Thoughts on: Music Recommendations at Scale with Spark - Christopher Johnson (Spotify)

I have been waiting to take a closer look into Big Data solutions since the start of this program. It seems that Big Data is going to be an indispensable skill going forward. I have done a lot of reading in Hadoop vs Spark and I was always left with a few questions as to their fundamental differences which can often be unclear due to jargon, and the author’s assumption that you already know the difference, but the author feels obligated to share it.

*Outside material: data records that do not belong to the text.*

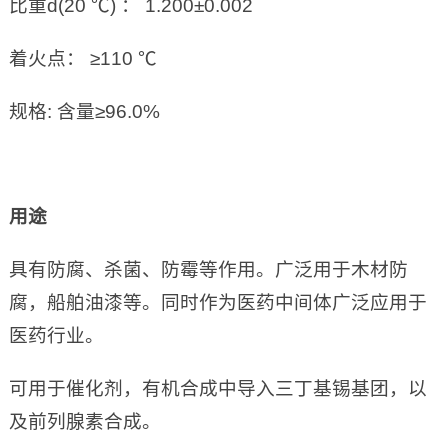
比重d(20 ℃) ： 1.200±0.002
着火点： ≥110 ℃
规格: 含量≥96.0%
用途
具有防腐、杀菌、防霉等作用。广泛用于木材防
腐，船舶油漆等。同时作为医药中间体广泛应用于
医药行业。
可用于催化剂，有机合成中导入三丁基锡基团，以
及前列腺素合成。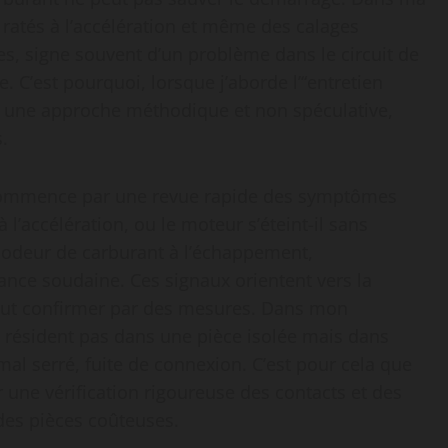
s ratés à l’accélération et même des calages
s, signe souvent d’un problème dans le circuit de
 C’est pourquoi, lorsque j’aborde l’“entretien
gie une approche méthodique et non spéculative,
.
e commence par une revue rapide des symptômes
 à l’accélération, ou le moteur s’éteint-il sans
s: odeur de carburant à l’échappement,
ce soudaine. Ces signaux orientent vers la
 faut confirmer par des mesures. Dans mon
 résident pas dans une pièce isolée mais dans
al serré, fuite de connexion. C’est pour cela que
 une vérification rigoureuse des contacts et des
des pièces coûteuses.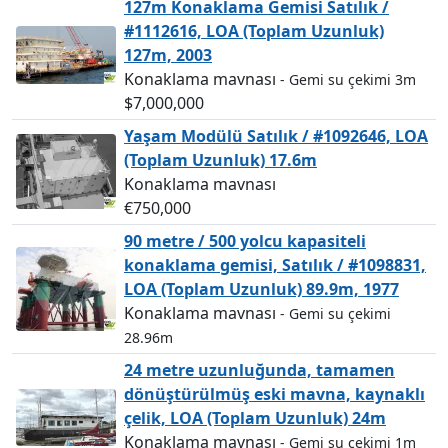
127m Konaklama Gemisi Satılık /
#1112616, LOA (Toplam Uzunluk)
127m, 2003
Konaklama mavnası
- Gemi su çekimi 3m
$7,000,000
Yaşam Modülü Satılık / #1092646, LOA
(Toplam Uzunluk) 17.6m
Konaklama mavnası
€750,000
90 metre / 500 yolcu kapasiteli
konaklama gemisi, Satılık / #1098831,
LOA (Toplam Uzunluk) 89.9m, 1977
Konaklama mavnası
- Gemi su çekimi
28.96m
24 metre uzunluğunda, tamamen
dönüştürülmüş eski mavna, kaynaklı
çelik, LOA (Toplam Uzunluk) 24m
Konaklama mavnası
- Gemi su çekimi 1m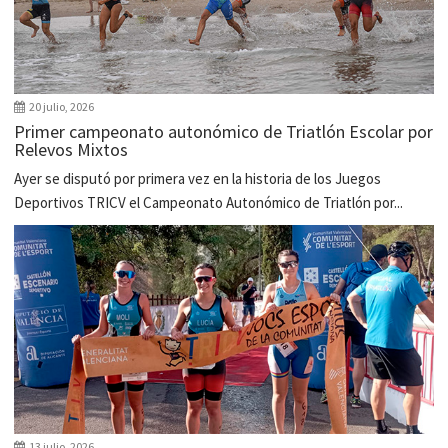
20 julio, 2026
Primer campeonato autonómico de Triatlón Escolar por
Relevos Mixtos
Ayer se disputó por primera vez en la historia de los Juegos
Deportivos TRICV el Campeonato Autonómico de Triatlón por...
13 julio, 2026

My basic understanding was that they are both Apache products that allow you to build networks of legacy computer (older machines) that are specifically designed to calculate large amounts of data. Both products do this by distributing the data across Nodes in the network (individual computers) with redundant copies of the data in case a Node fails. It seems the part that I was missing is that Spark holds the data in memory while Hadoop writes the data to disk. It should also be noted that Hadoop is a complete ‘ecosystem’ of software packages that covers file systems (HDFS), resource management (YARN), and a framework (MapReduce) that schedules and (re)executes tasks. On that note, Spark is a framework more similar to MapReduce than the whole Hadoop package. Spark can run on HDFS, but it does not have to.

I have played around with both systems in the cloud, Datacamp and IBM, and I look forward to work with both in a more substantial way, hopefully soon.